* _Try it_
Please give back each entry below unaltered, leaving the pictures out.

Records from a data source

..............................

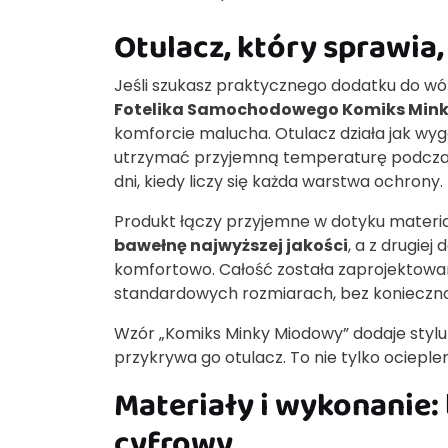
Otulacz, który sprawia,
Jeśli szukasz praktycznego dodatku do w
Fotelika Samochodowego Komiks Min
komforcie malucha. Otulacz działa jak w
utrzymać przyjemną temperaturę podczas 
dni, kiedy liczy się każda warstwa ochrony.
Produkt łączy przyjemne w dotyku materia
bawełnę najwyższej jakości
, a z drugiej
komfortowo. Całość została zaprojektow
standardowych rozmiarach, bez konieczn
Wzór „Komiks Minky Miodowy” dodaje stylu 
przykrywa go otulacz. To nie tylko ocieplen
Materiały i wykonanie: 
cyfrowy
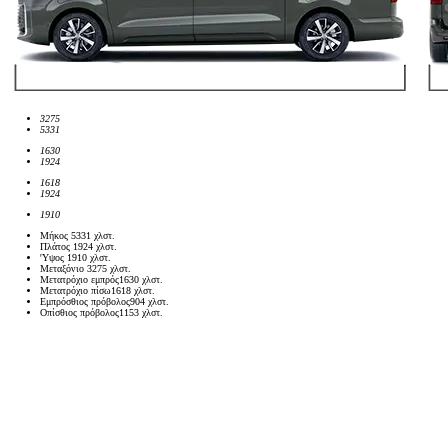
3275
5331
1630
1924
1618
1924
1910
Μήκος
5331
χλστ.
Πλάτος
1924
χλστ.
'Υψος
1910
χλστ.
Μεταξόνιο
3275
χλστ.
Μετατρόχιο εμπρός
1630
χλστ.
Μετατρόχιο πίσω
1618
χλστ.
Εμπρόσθιος πρόβολος
904
χλστ.
Οπίσθιος πρόβολος
1153
χλστ.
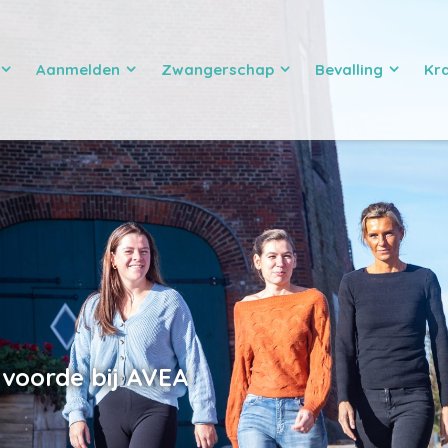
Aanmelden
Zwangerschap
Bevalling
Kr
voorde bij AVEA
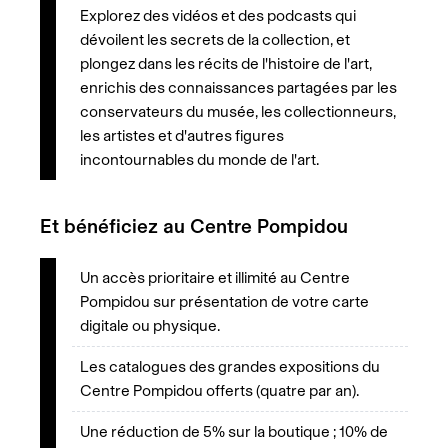
Explorez des vidéos et des podcasts qui
dévoilent les secrets de la collection, et
plongez dans les récits de l'histoire de l'art,
enrichis des connaissances partagées par les
conservateurs du musée, les collectionneurs,
les artistes et d'autres figures
incontournables du monde de l'art.
Et bénéficiez au Centre Pompidou
Un accès prioritaire et illimité au Centre
Pompidou sur présentation de votre carte
digitale ou physique.
Les catalogues des grandes expositions du
Centre Pompidou offerts (quatre par an).
Une réduction de 5% sur la boutique ; 10% de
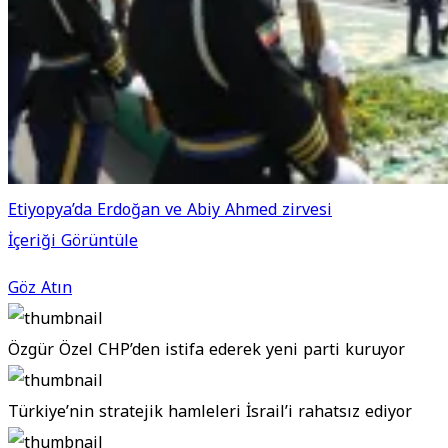
Etiyopya’da Erdoğan ve Abiy Ahmed zirvesi
İçeriği Görüntüle
Göz Atın
Özgür Özel CHP’den istifa ederek yeni parti kuruyor
Türkiye’nin stratejik hamleleri İsrail’i rahatsız ediyor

..............................

* _Answer space_
Otulacz, który sprawia,
Jeśli szukasz praktycznego dodatku do w
Fotelika Samochodowego Komiks Min
komforcie malucha. Otulacz działa jak w
utrzymać przyjemną temperaturę podczas 
dni, kiedy liczy się każda warstwa ochrony.
Produkt łączy przyjemne w dotyku materia
bawełnę najwyższej jakości
, a z drugiej
komfortowo. Całość została zaprojektow
standardowych rozmiarach, bez konieczn
Wzór „Komiks Minky Miodowy” dodaje stylu 
przykrywa go otulacz. To nie tylko ocieplen
Materiały i wykonanie: 
cyfrowy
3275
5331
1630
1924
1618
1924
1910
Μήκος
5331
χλστ.
Πλάτος
1924
χλστ.
'Υψος
1910
χλστ.
Μεταξόνιο
3275
χλστ.
Μετατρόχιο εμπρός
1630
χλστ.
Μετατρόχιο πίσω
1618
χλστ.
Εμπρόσθιος πρόβολος
904
χλστ.
Οπίσθιος πρόβολος
1153
χλστ.
Aanmelden
Zwangerschap
Bevalling
Kr
voorde bij AVEA
Explorez des vidéos et des podcasts qui
dévoilent les secrets de la collection, et
plongez dans les récits de l'histoire de l'art,
enrichis des connaissances partagées par les
conservateurs du musée, les collectionneurs,
les artistes et d'autres figures
incontournables du monde de l'art.
Et bénéficiez au Centre Pompidou
Un accès prioritaire et illimité au Centre
Pompidou sur présentation de votre carte
digitale ou physique.
Les catalogues des grandes expositions du
Centre Pompidou offerts (quatre par an).
Une réduction de 5% sur la boutique ; 10% de
Etiyopya’da Erdoğan ve Abiy Ahmed zirvesi
İçeriği Görüntüle
Göz Atın
Özgür Özel CHP’den istifa ederek yeni parti kuruyor
Türkiye’nin stratejik hamleleri İsrail’i rahatsız ediyor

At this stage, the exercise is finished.